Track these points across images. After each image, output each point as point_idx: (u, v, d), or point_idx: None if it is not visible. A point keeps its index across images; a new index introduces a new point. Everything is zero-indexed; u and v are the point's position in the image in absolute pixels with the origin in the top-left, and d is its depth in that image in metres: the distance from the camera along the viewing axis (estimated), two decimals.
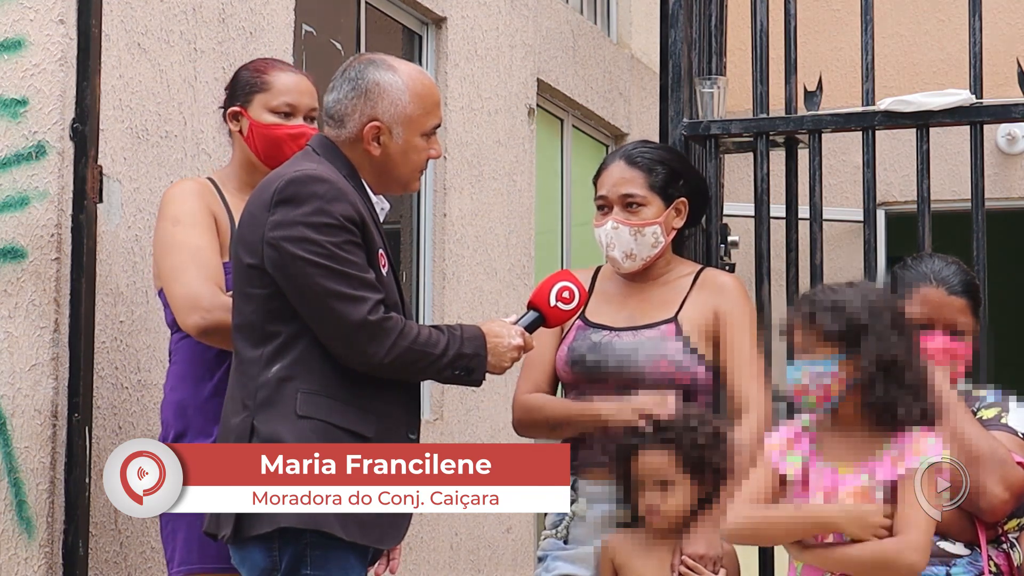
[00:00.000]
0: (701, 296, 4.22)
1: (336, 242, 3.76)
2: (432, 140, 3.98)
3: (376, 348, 3.75)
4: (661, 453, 3.94)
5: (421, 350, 3.78)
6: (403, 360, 3.77)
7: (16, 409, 4.66)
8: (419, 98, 3.94)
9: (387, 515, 3.71)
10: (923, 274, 4.06)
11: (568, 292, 3.96)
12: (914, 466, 3.57)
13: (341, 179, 3.85)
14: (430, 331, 3.83)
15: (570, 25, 8.75)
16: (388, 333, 3.75)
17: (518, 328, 3.94)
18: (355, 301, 3.74)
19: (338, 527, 3.70)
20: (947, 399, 3.91)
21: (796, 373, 3.65)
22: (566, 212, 8.87)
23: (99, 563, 4.85)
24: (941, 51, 9.50)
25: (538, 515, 8.06)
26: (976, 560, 3.86)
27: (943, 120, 4.86)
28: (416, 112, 3.93)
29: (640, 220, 4.22)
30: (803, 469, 3.68)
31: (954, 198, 9.01)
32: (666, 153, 4.34)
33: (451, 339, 3.83)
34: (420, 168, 4.00)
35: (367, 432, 3.77)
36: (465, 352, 3.83)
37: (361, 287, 3.76)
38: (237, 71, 4.65)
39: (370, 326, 3.74)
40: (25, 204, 4.71)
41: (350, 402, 3.79)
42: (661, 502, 3.94)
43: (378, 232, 3.89)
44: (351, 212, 3.79)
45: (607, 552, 4.04)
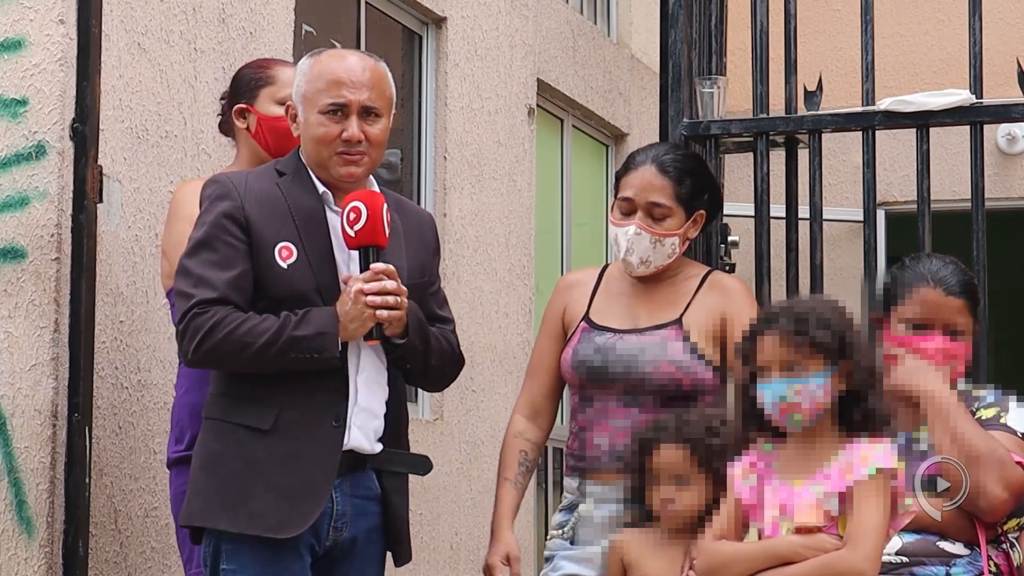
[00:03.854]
0: (708, 299, 4.20)
1: (199, 238, 3.86)
2: (340, 119, 3.91)
3: (187, 344, 3.83)
4: (679, 449, 3.92)
5: (238, 340, 3.78)
6: (218, 353, 3.80)
7: (16, 409, 4.66)
8: (315, 75, 3.94)
9: (284, 503, 3.78)
10: (921, 275, 4.05)
11: (353, 212, 3.83)
12: (865, 473, 3.54)
13: (251, 180, 3.92)
14: (261, 321, 3.80)
15: (570, 25, 8.74)
16: (198, 329, 3.79)
17: (353, 277, 3.85)
18: (183, 298, 3.84)
19: (224, 522, 3.80)
20: (945, 400, 3.91)
21: (782, 390, 3.58)
22: (566, 212, 8.86)
23: (99, 563, 4.85)
24: (941, 51, 9.49)
25: (538, 515, 8.06)
26: (976, 560, 3.86)
27: (943, 120, 4.86)
28: (310, 89, 3.94)
29: (663, 230, 4.19)
30: (758, 488, 3.65)
31: (954, 198, 8.99)
32: (694, 163, 4.29)
33: (284, 325, 3.80)
34: (328, 150, 3.92)
35: (262, 425, 3.82)
36: (300, 335, 3.79)
37: (196, 285, 3.82)
38: (237, 72, 4.65)
39: (184, 322, 3.82)
40: (25, 204, 4.71)
41: (247, 398, 3.85)
42: (676, 498, 3.92)
43: (295, 224, 3.88)
44: (230, 208, 3.85)
45: (616, 550, 4.01)
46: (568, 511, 4.21)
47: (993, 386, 4.13)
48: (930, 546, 3.87)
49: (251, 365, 3.82)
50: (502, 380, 7.43)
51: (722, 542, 3.68)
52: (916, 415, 3.93)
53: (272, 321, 3.80)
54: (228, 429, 3.85)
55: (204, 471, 3.87)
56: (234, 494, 3.81)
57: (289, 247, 3.86)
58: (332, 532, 3.89)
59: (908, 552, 3.86)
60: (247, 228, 3.85)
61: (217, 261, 3.83)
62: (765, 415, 3.63)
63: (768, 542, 3.60)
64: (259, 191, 3.90)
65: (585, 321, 4.24)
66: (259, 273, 3.86)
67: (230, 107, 4.60)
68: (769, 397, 3.60)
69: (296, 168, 3.97)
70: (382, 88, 4.00)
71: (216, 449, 3.86)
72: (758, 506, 3.64)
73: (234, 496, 3.81)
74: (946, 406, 3.89)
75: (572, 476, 4.21)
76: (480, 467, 7.27)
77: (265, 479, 3.80)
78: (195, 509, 3.87)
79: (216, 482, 3.84)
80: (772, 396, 3.60)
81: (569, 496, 4.22)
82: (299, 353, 3.79)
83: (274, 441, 3.82)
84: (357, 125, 3.92)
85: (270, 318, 3.81)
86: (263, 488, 3.79)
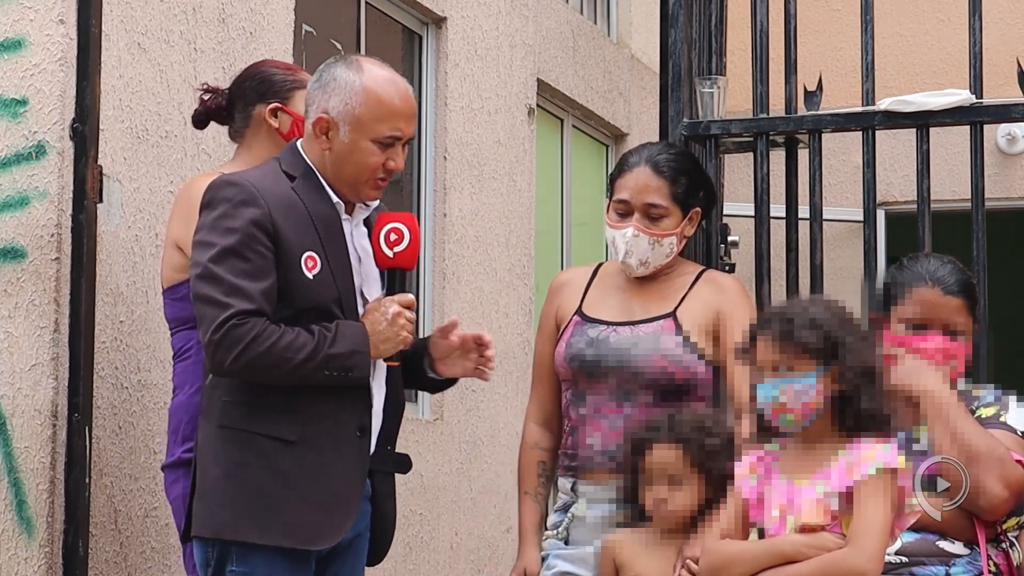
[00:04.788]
0: (702, 294, 4.22)
1: (227, 246, 3.75)
2: (391, 151, 3.87)
3: (223, 355, 3.73)
4: (672, 449, 3.93)
5: (279, 355, 3.71)
6: (255, 367, 3.72)
7: (16, 409, 4.66)
8: (374, 102, 3.85)
9: (319, 514, 3.76)
10: (919, 275, 4.05)
11: (395, 233, 3.83)
12: (867, 473, 3.54)
13: (268, 183, 3.82)
14: (297, 336, 3.74)
15: (570, 25, 8.74)
16: (237, 341, 3.70)
17: (388, 299, 3.85)
18: (217, 306, 3.73)
19: (255, 534, 3.74)
20: (945, 399, 3.91)
21: (772, 391, 3.59)
22: (566, 212, 8.86)
23: (99, 563, 4.85)
24: (941, 51, 9.49)
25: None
26: (975, 559, 3.86)
27: (943, 120, 4.86)
28: (366, 115, 3.84)
29: (660, 231, 4.19)
30: (761, 487, 3.65)
31: (954, 198, 9.00)
32: (688, 162, 4.30)
33: (320, 342, 3.75)
34: (370, 175, 3.88)
35: (290, 436, 3.77)
36: (336, 352, 3.75)
37: (230, 294, 3.72)
38: (261, 70, 4.60)
39: (221, 332, 3.71)
40: (25, 204, 4.71)
41: (271, 407, 3.79)
42: (669, 498, 3.92)
43: (318, 233, 3.83)
44: (259, 216, 3.76)
45: (609, 550, 4.02)
46: (562, 511, 4.22)
47: (993, 386, 4.13)
48: (930, 546, 3.87)
49: (286, 379, 3.76)
50: (502, 380, 7.43)
51: (725, 541, 3.68)
52: (916, 415, 3.93)
53: (307, 337, 3.75)
54: (251, 439, 3.78)
55: (228, 482, 3.78)
56: (265, 506, 3.76)
57: (314, 257, 3.81)
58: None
59: (908, 552, 3.86)
60: (275, 237, 3.78)
61: (249, 271, 3.74)
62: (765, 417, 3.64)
63: (771, 541, 3.61)
64: (280, 197, 3.82)
65: (577, 314, 4.24)
66: (285, 283, 3.79)
67: (244, 104, 4.57)
68: (761, 398, 3.62)
69: (305, 171, 3.90)
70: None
71: (240, 460, 3.78)
72: (761, 505, 3.64)
73: (265, 508, 3.76)
74: (945, 405, 3.89)
75: (566, 476, 4.23)
76: (480, 467, 7.27)
77: (298, 491, 3.76)
78: (222, 521, 3.78)
79: (244, 493, 3.77)
80: (764, 397, 3.61)
81: (563, 496, 4.23)
82: (333, 371, 3.76)
83: (302, 452, 3.77)
84: (402, 156, 3.90)
85: (303, 333, 3.76)
86: (297, 500, 3.76)
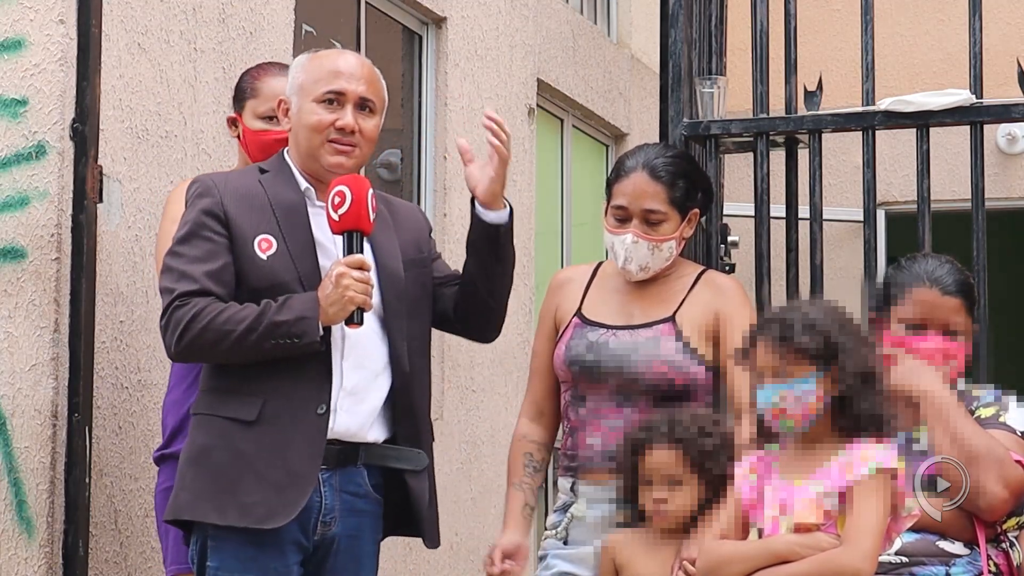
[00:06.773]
0: (702, 296, 4.20)
1: (179, 237, 3.90)
2: (339, 111, 3.95)
3: (169, 337, 3.85)
4: (671, 450, 3.93)
5: (219, 328, 3.78)
6: (200, 344, 3.81)
7: (16, 409, 4.66)
8: (314, 66, 4.00)
9: (269, 493, 3.77)
10: (917, 275, 4.04)
11: (338, 196, 3.83)
12: (864, 472, 3.54)
13: (234, 177, 3.99)
14: (241, 309, 3.80)
15: (570, 25, 8.74)
16: (179, 321, 3.81)
17: (338, 262, 3.85)
18: (166, 294, 3.87)
19: (214, 515, 3.79)
20: (944, 399, 3.90)
21: (771, 396, 3.59)
22: (566, 212, 8.86)
23: (99, 563, 4.85)
24: (941, 51, 9.49)
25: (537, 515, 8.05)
26: (975, 559, 3.86)
27: (943, 120, 4.86)
28: (307, 80, 3.99)
29: (660, 236, 4.17)
30: (758, 487, 3.65)
31: (954, 198, 9.00)
32: (685, 164, 4.26)
33: (264, 311, 3.79)
34: (320, 139, 3.95)
35: (248, 417, 3.82)
36: (281, 319, 3.78)
37: (178, 280, 3.85)
38: (240, 79, 4.66)
39: (166, 317, 3.84)
40: (25, 204, 4.72)
41: (232, 390, 3.86)
42: (668, 499, 3.92)
43: (276, 218, 3.90)
44: (209, 205, 3.89)
45: (608, 551, 4.02)
46: (561, 511, 4.22)
47: (992, 386, 4.13)
48: (930, 546, 3.87)
49: (234, 354, 3.81)
50: (502, 380, 7.42)
51: (721, 541, 3.69)
52: (915, 415, 3.93)
53: (252, 308, 3.80)
54: (214, 423, 3.86)
55: (191, 465, 3.86)
56: (223, 487, 3.80)
57: (268, 239, 3.88)
58: (320, 527, 3.88)
59: (908, 552, 3.86)
60: (226, 223, 3.88)
61: (198, 256, 3.85)
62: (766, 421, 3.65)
63: (766, 541, 3.61)
64: (239, 187, 3.95)
65: (577, 316, 4.23)
66: (239, 265, 3.87)
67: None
68: (761, 403, 3.62)
69: (280, 166, 4.02)
70: (377, 87, 4.05)
71: (203, 443, 3.86)
72: (759, 505, 3.65)
73: (223, 489, 3.80)
74: (945, 406, 3.89)
75: (565, 476, 4.22)
76: (480, 467, 7.27)
77: (254, 471, 3.79)
78: (182, 503, 3.86)
79: (204, 476, 3.83)
80: (764, 402, 3.61)
81: (563, 496, 4.23)
82: (280, 339, 3.78)
83: (260, 432, 3.81)
84: (352, 115, 3.96)
85: (250, 306, 3.81)
86: (253, 480, 3.79)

────────────────────────────────────────

◆ REQUIRED WORK
Copy out each line of the data above, exactly, if it lies between the line holding "39: (370, 326, 3.74)" and the line holding "45: (607, 552, 4.04)", inclusive; copy no other line.

◆ TASK OUTPUT
39: (370, 326, 3.74)
40: (25, 204, 4.71)
41: (350, 402, 3.79)
42: (661, 502, 3.94)
43: (378, 232, 3.89)
44: (351, 212, 3.79)
45: (607, 552, 4.04)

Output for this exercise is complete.